In a realistic novelist, writing about a real war, this would be a remarkable feat of intelligence; when you consider that Tolkien invented absolutely everything - the backstory, the languages, the geography - it quickly becomes almost incredible. At some point, the critics and the literati have to admit that they were just wrong, and, by now, it is probably time to start considering his extraordinary flight of imagination as one of the key works of modern literature.

Rating: 1 stars
Summary: Overrated, overblown, overwritten
Review: Tedious. Plodding. Boring. Painful. One-dimensional characters set in a ludicrously detailed, needlessly complicated environment (and lousy maps to boot). A classic? I've read soupcan ingredient lists more interesting, and product warranty cards more expertly written.

As if the prose weren't painful enough, it's constantly interrupted by schoolboy poems and pseudo-mystical "songs". I found myself skipping paragraphs to avoid (repetitive and) trite sunrises, sunsets, snowstorms, dark passages, warm fireplaces, etc. Hello? Can anyone say "editor" please?

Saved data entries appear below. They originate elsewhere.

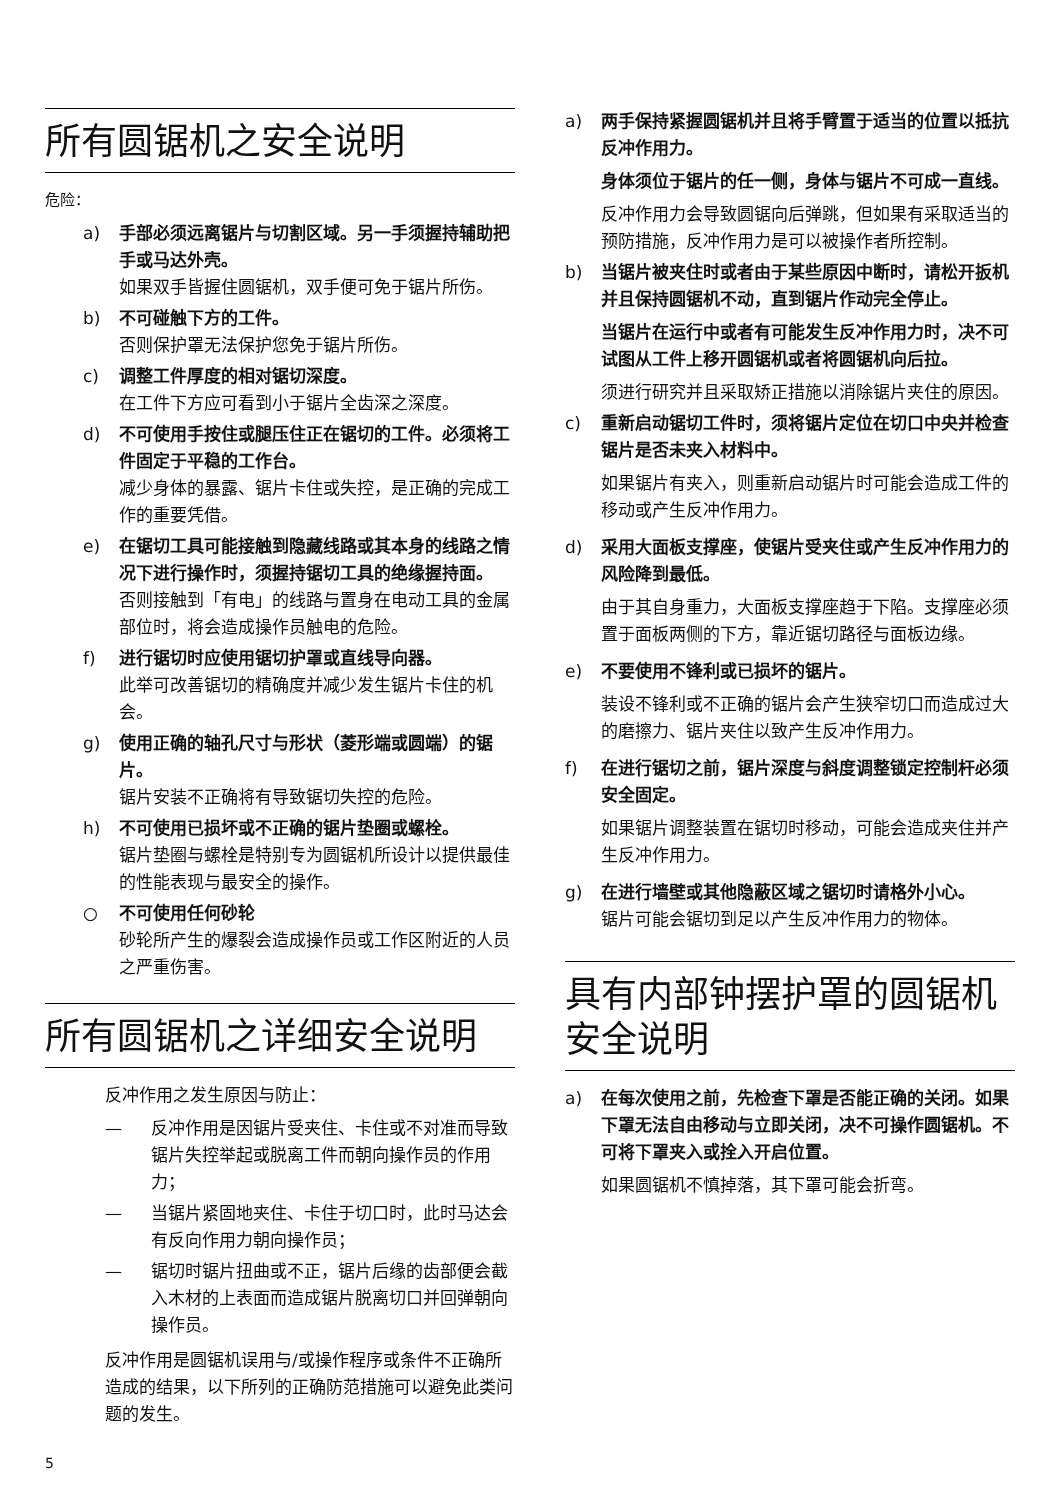所有圆锯机之安全说明
危险：
a) 手部必须远离锯片与切割区域。另一手须握持辅助把手或马达外壳。
如果双手皆握住圆锯机，双手便可免于锯片所伤。
b) 不可碰触下方的工件。
否则保护罩无法保护您免于锯片所伤。
c) 调整工件厚度的相对锯切深度。
在工件下方应可看到小于锯片全齿深之深度。
d) 不可使用手按住或腿压住正在锯切的工件。必须将工件固定于平稳的工作台。
减少身体的暴露、锯片卡住或失控，是正确的完成工作的重要凭借。
e) 在锯切工具可能接触到隐藏线路或其本身的线路之情况下进行操作时，须握持锯切工具的绝缘握持面。
否则接触到「有电」的线路与置身在电动工具的金属部位时，将会造成操作员触电的危险。
f) 进行锯切时应使用锯切护罩或直线导向器。
此举可改善锯切的精确度并减少发生锯片卡住的机会。
g) 使用正确的轴孔尺寸与形状（菱形端或圆端）的锯片。
锯片安装不正确将有导致锯切失控的危险。
h) 不可使用已损坏或不正确的锯片垫圈或螺栓。
锯片垫圈与螺栓是特别专为圆锯机所设计以提供最佳的性能表现与最安全的操作。
○ 不可使用任何砂轮
砂轮所产生的爆裂会造成操作员或工作区附近的人员之严重伤害。
所有圆锯机之详细安全说明
反冲作用之发生原因与防止：
— 反冲作用是因锯片受夹住、卡住或不对准而导致锯片失控举起或脱离工件而朝向操作员的作用力；
— 当锯片紧固地夹住、卡住于切口时，此时马达会有反向作用力朝向操作员；
— 锯切时锯片扭曲或不正，锯片后缘的齿部便会截入木材的上表面而造成锯片脱离切口并回弹朝向操作员。
反冲作用是圆锯机误用与/或操作程序或条件不正确所造成的结果，以下所列的正确防范措施可以避免此类问题的发生。
a) 两手保持紧握圆锯机并且将手臂置于适当的位置以抵抗反冲作用力。
身体须位于锯片的任一侧，身体与锯片不可成一直线。
反冲作用力会导致圆锯向后弹跳，但如果有采取适当的预防措施，反冲作用力是可以被操作者所控制。
b) 当锯片被夹住时或者由于某些原因中断时，请松开扳机并且保持圆锯机不动，直到锯片作动完全停止。
当锯片在运行中或者有可能发生反冲作用力时，决不可试图从工件上移开圆锯机或者将圆锯机向后拉。
须进行研究并且采取矫正措施以消除锯片夹住的原因。
c) 重新启动锯切工件时，须将锯片定位在切口中央并检查锯片是否未夹入材料中。
如果锯片有夹入，则重新启动锯片时可能会造成工件的移动或产生反冲作用力。
d) 采用大面板支撑座，使锯片受夹住或产生反冲作用力的风险降到最低。
由于其自身重力，大面板支撑座趋于下陷。支撑座必须置于面板两侧的下方，靠近锯切路径与面板边缘。
e) 不要使用不锋利或已损坏的锯片。
装设不锋利或不正确的锯片会产生狭窄切口而造成过大的磨擦力、锯片夹住以致产生反冲作用力。
f) 在进行锯切之前，锯片深度与斜度调整锁定控制杆必须安全固定。
如果锯片调整装置在锯切时移动，可能会造成夹住并产生反冲作用力。
g) 在进行墙壁或其他隐蔽区域之锯切时请格外小心。
锯片可能会锯切到足以产生反冲作用力的物体。
具有内部钟摆护罩的圆锯机安全说明
a) 在每次使用之前，先检查下罩是否能正确的关闭。如果下罩无法自由移动与立即关闭，决不可操作圆锯机。不可将下罩夹入或拴入开启位置。
如果圆锯机不慎掉落，其下罩可能会折弯。
5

I finally picked up The Hobbit and the Fellowship in order to read them before the Fellowship movie comes out. I will only complete the trilogy because I have never NOT finished a book...although this garbage is putting me to the test. I just hope they all die soon so I can get back to reading about interesting characters in other books.

Is this really the best of the fantasy genre, as my friends seem to think? Please tell me there's some unheralded author out there whose prose dances around Tolkien's before I swear to never pick up another fantasy book again. And to think I played Dungeons and Dragons as a kid. The only question left: do I save the $10 and skip the movie?

Rating: 1 stars
Summary: Moves as slow as cold molasses. Pointless
Review: The best review I ever read of this book was by one of Tolkien's own circle of friends. After hearing Tolkien read aloud yet another chapter of the Ring trilogy, the visitor exclaimed "Not another goddam elf!!??". Tolkien's work is so dense and slow moving you wonder if it is an adventure or a still photograph. He has no concept of moving the narrative ahead. His dialogue is wooden. The Hobbits sound like robots. His poetry is leaden. What is the point of this book? I can't figure out why people praise it so! And why is it that whenever anyone does a take on a mythically powerful ring, they need such absurdly great lengths to do it (hello Richard Wagner). I am utterly puzzled by the enthusiasm this book stirs up in people. To me, it is a mindless, poorly written, utter bore.